> _Written task_: Only the lines from the one with "上一篇 : 香河除蟑螂滅螞蟻有哪些安全持久的方法？" to the end of the material should be reproduced, exactly and in full, both ends included.

> _Information_:
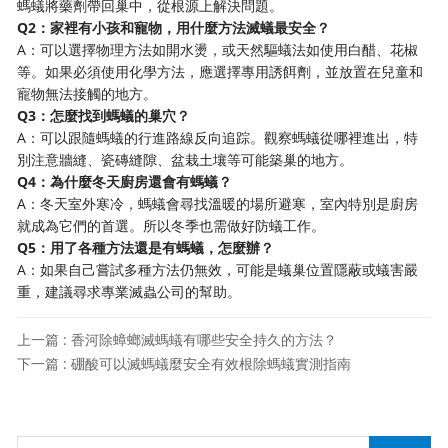
螞蟻將藥劑帶回巢中，從根源上解決問題。
Q2：家裡有小孩和寵物，用什麼方法滅蟻最安全？
A：可以選擇物理方法如開水燙，或天然驅蟻法如使用白醋、花椒
等。如果必須使用化學方法，應選擇專用誘餌劑，並放置在兒童和
寵物無法接觸的地方。
Q3：怎麼找到螞蟻的巢穴？
A：可以跟隨螞蟻的行進路線反向追踪。觀察螞蟻從哪裡進出，特
別注意牆縫、瓷磚縫隙、盆栽土壤等可能築巢的地方。
Q4：為什麼冬天廚房還會有螞蟻？
A：冬天室外寒冷，螞蟻會尋找溫暖的場所避寒，室內特別是廚房
就成為它們的首選。所以冬季也需做好防蟻工作。
Q5：用了各種方法還是有螞蟻，怎麼辦？
A：如果自己嘗試多種方法仍無效，可能是蟻巢位置隱蔽或蟻害嚴
重，建議尋求專業滅蟲公司的幫助。
上一篇 : 香河除蟑螂滅螞蟻有哪些安全持久的方法？
下一篇 : 硼酸可以滅螞蟻麼安全有效根除螞蟻實測指南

> _Response below_:
上一篇 : 香河除蟑螂滅螞蟻有哪些安全持久的方法？
下一篇 : 硼酸可以滅螞蟻麼安全有效根除螞蟻實測指南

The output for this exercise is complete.